Royal Dutch Shell PLC says it's shifting away from growing its liquefied natural gas business, a move that raises fresh doubts about the future of its proposed LNG Canada project in Kitimat, B.C.
The company said Tuesday the pace of new investment in LNG will slow as it moderates growth and prioritizes cash flow generation and returns on existing projects.
Shell said that while its integrated gas business was previously a "growth priority," it has now reached a critical mass after completing the acquisition of gas giant BG Group in February.
Oil and gas analyst Dirk Lever at Altacorp Capital said the announcement doesn't mean an end to the company's LNG Canada project, which could cost up to $40-billion (U.S.) to build, but it could push development further down the road.
In February, Shell postponed a final investment decision on the project until the end of the year, a timeline it maintained in its latest presentation Tuesday.
Shell and LNG Canada deferred questions on future LNG spending in Canada to each other.
The proposed Prince Rupert LNG project in B.C. that BG put on hold in 2014 does not appear on a list of projects with pending investment decisions in Shell's presentation released Tuesday.

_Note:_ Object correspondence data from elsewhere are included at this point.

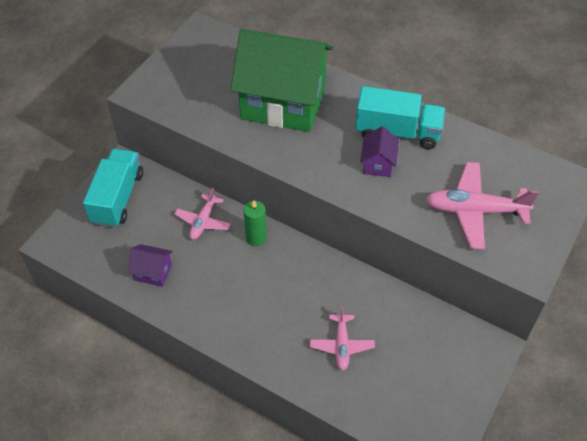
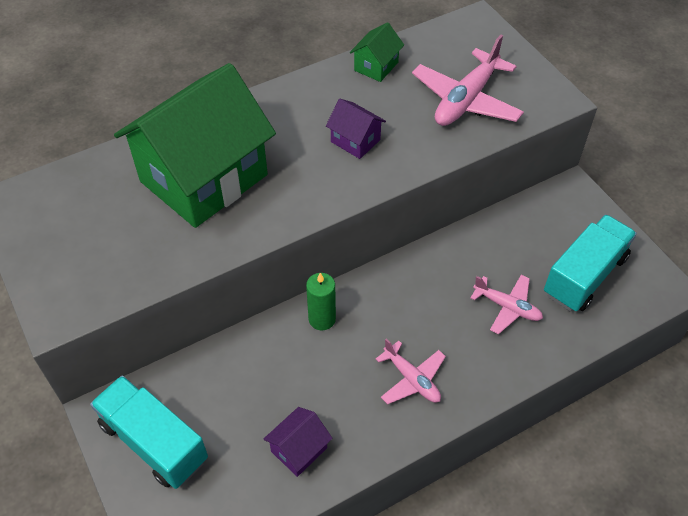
camera: 60 degrees left, 0 degrees up
pink plane [174,188,231,240] -> pink plane moved to [376,338,446,405]
turquoise truck [355,86,445,149] -> turquoise truck moved to [544,214,637,312]
none -> green house [350,22,404,82]

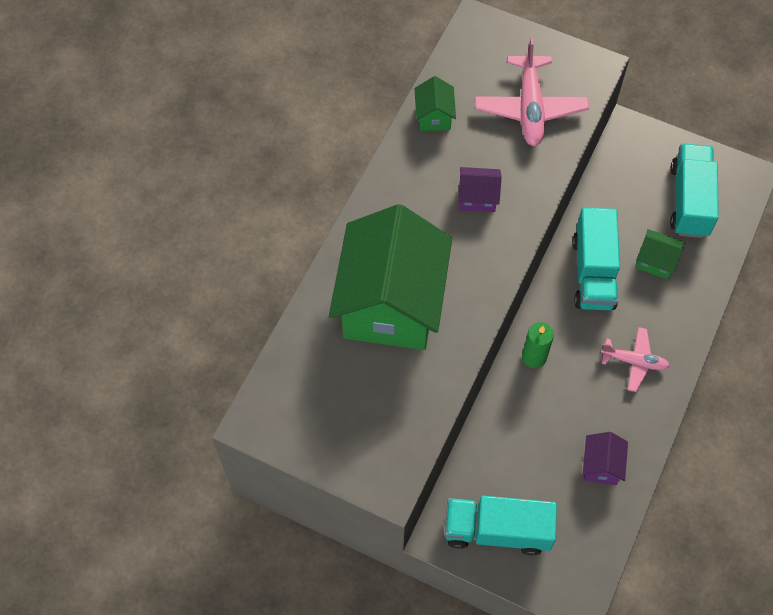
camera: 35 degrees left, 10 degrees up
pink plane [471,275,543,334] -> green house [636,229,685,279]
none -> turquoise truck [572,208,620,310]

The LNG Canada project would export up to 24 million tonnes of LNG per year, while the Prince Rupert project was designed to export up to 21 million tonnes of LNG annually.
Shell owns a 50-per-cent stake in the LNG Canada project it is developing with partners Korea Gas Corp., Mitsubishi Corp., and PetroChina Co. Ltd. Shell now fully owns the Prince Rupert project following the BG merger.